** Directions for this task **
The records that follow should be returned exactly, pictures excluded.

** Raw data **
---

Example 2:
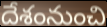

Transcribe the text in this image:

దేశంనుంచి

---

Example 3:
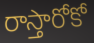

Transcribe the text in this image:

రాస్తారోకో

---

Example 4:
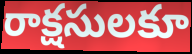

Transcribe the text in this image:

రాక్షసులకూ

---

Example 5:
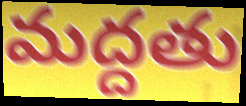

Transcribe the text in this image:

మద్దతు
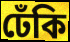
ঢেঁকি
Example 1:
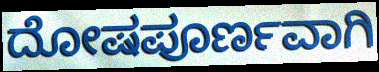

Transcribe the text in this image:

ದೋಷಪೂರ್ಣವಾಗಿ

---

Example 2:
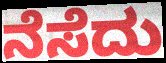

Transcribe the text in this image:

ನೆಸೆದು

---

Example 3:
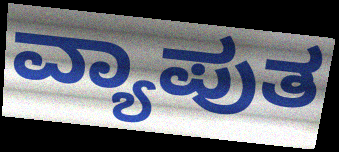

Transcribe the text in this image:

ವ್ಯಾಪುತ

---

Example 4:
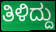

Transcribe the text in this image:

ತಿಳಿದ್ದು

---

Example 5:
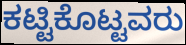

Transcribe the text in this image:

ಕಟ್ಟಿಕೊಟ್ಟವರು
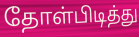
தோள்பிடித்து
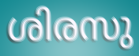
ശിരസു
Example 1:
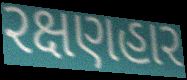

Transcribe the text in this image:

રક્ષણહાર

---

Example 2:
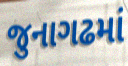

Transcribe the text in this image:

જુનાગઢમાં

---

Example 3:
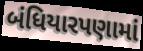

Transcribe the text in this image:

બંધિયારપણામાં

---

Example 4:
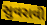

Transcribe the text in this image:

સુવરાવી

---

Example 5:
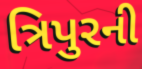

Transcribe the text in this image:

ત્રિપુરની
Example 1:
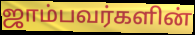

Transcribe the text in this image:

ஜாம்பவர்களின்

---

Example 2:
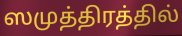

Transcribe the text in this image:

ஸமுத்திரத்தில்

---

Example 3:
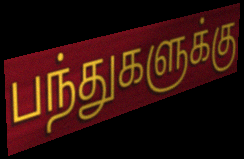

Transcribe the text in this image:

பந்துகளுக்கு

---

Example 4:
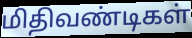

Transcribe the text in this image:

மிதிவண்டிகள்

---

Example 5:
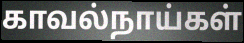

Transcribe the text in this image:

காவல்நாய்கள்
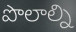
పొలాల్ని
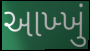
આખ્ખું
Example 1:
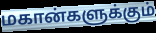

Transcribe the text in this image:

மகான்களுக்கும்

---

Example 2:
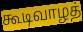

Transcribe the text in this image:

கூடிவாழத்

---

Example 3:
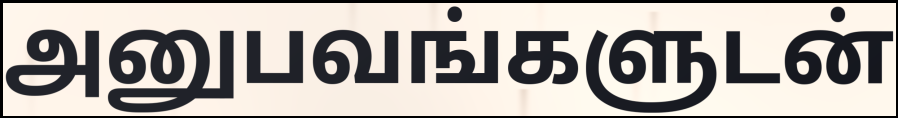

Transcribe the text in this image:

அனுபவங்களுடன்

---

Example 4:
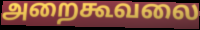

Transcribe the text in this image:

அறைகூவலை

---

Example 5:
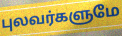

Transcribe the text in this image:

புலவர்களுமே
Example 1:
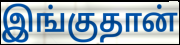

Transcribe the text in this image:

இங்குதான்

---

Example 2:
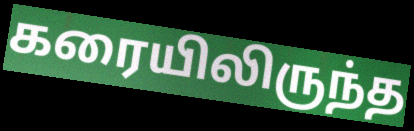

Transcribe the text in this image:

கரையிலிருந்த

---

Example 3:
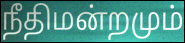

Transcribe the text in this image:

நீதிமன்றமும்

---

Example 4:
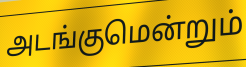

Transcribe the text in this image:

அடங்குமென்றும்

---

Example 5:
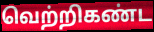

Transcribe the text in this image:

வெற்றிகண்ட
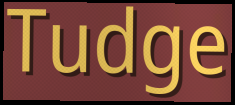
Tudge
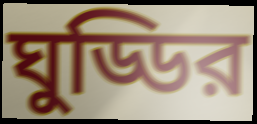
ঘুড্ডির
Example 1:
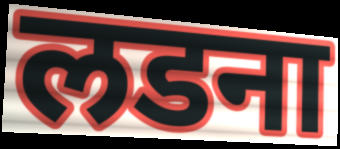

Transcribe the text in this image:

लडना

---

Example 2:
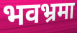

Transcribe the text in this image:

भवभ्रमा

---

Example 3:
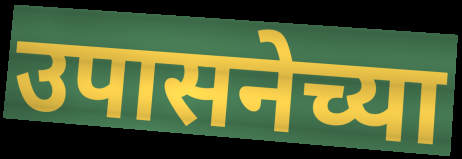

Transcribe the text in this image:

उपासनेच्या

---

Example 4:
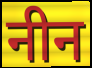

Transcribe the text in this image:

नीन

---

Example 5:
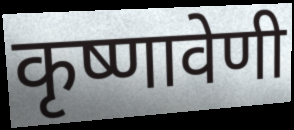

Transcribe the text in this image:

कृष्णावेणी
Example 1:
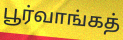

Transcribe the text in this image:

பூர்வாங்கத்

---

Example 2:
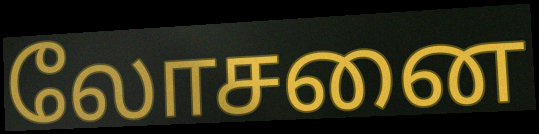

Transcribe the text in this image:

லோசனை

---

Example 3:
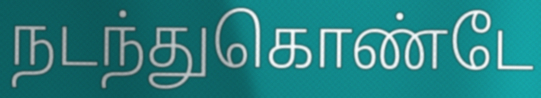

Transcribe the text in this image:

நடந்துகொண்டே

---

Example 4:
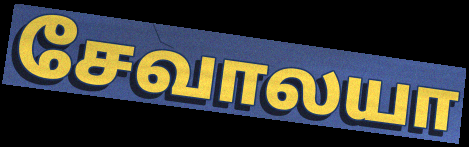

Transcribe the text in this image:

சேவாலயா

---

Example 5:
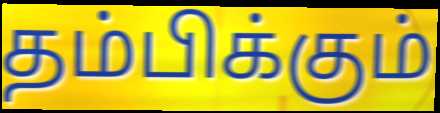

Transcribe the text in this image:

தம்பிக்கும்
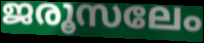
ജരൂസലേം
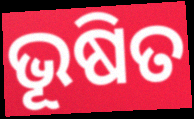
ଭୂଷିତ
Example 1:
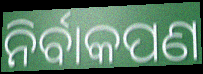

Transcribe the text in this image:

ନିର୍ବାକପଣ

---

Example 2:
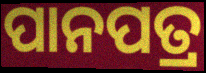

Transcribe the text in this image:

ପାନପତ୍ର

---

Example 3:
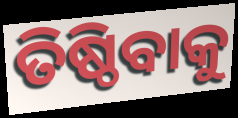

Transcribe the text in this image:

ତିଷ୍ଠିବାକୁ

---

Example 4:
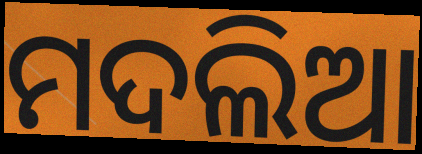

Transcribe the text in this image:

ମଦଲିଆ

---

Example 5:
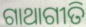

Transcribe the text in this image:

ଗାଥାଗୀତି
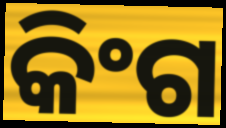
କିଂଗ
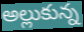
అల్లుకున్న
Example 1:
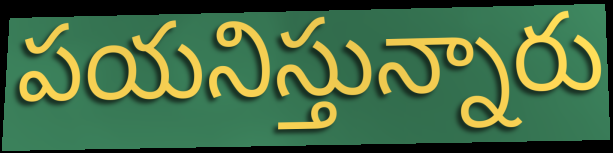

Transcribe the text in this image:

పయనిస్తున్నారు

** Expected answer **
---

Example 2:

Transcribe the text in this image:

దేశంనుంచి

---

Example 3:

Transcribe the text in this image:

రాస్తారోకో

---

Example 4:

Transcribe the text in this image:

రాక్షసులకూ

---

Example 5:

Transcribe the text in this image:

మద్దతు
ঢেঁকি
Example 1:

Transcribe the text in this image:

ದೋಷಪೂರ್ಣವಾಗಿ

---

Example 2:

Transcribe the text in this image:

ನೆಸೆದು

---

Example 3:

Transcribe the text in this image:

ವ್ಯಾಪುತ

---

Example 4:

Transcribe the text in this image:

ತಿಳಿದ್ದು

---

Example 5:

Transcribe the text in this image:

ಕಟ್ಟಿಕೊಟ್ಟವರು
தோள்பிடித்து
ശിരസു
Example 1:

Transcribe the text in this image:

રક્ષણહાર

---

Example 2:

Transcribe the text in this image:

જુનાગઢમાં

---

Example 3:

Transcribe the text in this image:

બંધિયારપણામાં

---

Example 4:

Transcribe the text in this image:

સુવરાવી

---

Example 5:

Transcribe the text in this image:

ત્રિપુરની
Example 1:

Transcribe the text in this image:

ஜாம்பவர்களின்

---

Example 2:

Transcribe the text in this image:

ஸமுத்திரத்தில்

---

Example 3:

Transcribe the text in this image:

பந்துகளுக்கு

---

Example 4:

Transcribe the text in this image:

மிதிவண்டிகள்

---

Example 5:

Transcribe the text in this image:

காவல்நாய்கள்
పొలాల్ని
આખ્ખું
Example 1:

Transcribe the text in this image:

மகான்களுக்கும்

---

Example 2:

Transcribe the text in this image:

கூடிவாழத்

---

Example 3:

Transcribe the text in this image:

அனுபவங்களுடன்

---

Example 4:

Transcribe the text in this image:

அறைகூவலை

---

Example 5:

Transcribe the text in this image:

புலவர்களுமே
Example 1:

Transcribe the text in this image:

இங்குதான்

---

Example 2:

Transcribe the text in this image:

கரையிலிருந்த

---

Example 3:

Transcribe the text in this image:

நீதிமன்றமும்

---

Example 4:

Transcribe the text in this image:

அடங்குமென்றும்

---

Example 5:

Transcribe the text in this image:

வெற்றிகண்ட
Tudge
ঘুড্ডির
Example 1:

Transcribe the text in this image:

लडना

---

Example 2:

Transcribe the text in this image:

भवभ्रमा

---

Example 3:

Transcribe the text in this image:

उपासनेच्या

---

Example 4:

Transcribe the text in this image:

नीन

---

Example 5:

Transcribe the text in this image:

कृष्णावेणी
Example 1:

Transcribe the text in this image:

பூர்வாங்கத்

---

Example 2:

Transcribe the text in this image:

லோசனை

---

Example 3:

Transcribe the text in this image:

நடந்துகொண்டே

---

Example 4:

Transcribe the text in this image:

சேவாலயா

---

Example 5:

Transcribe the text in this image:

தம்பிக்கும்
ജരൂസലേം
ଭୂଷିତ
Example 1:

Transcribe the text in this image:

ନିର୍ବାକପଣ

---

Example 2:

Transcribe the text in this image:

ପାନପତ୍ର

---

Example 3:

Transcribe the text in this image:

ତିଷ୍ଠିବାକୁ

---

Example 4:

Transcribe the text in this image:

ମଦଲିଆ

---

Example 5:

Transcribe the text in this image:

ଗାଥାଗୀତି
କିଂଗ
అల్లుకున్న
Example 1:

Transcribe the text in this image:

పయనిస్తున్నారు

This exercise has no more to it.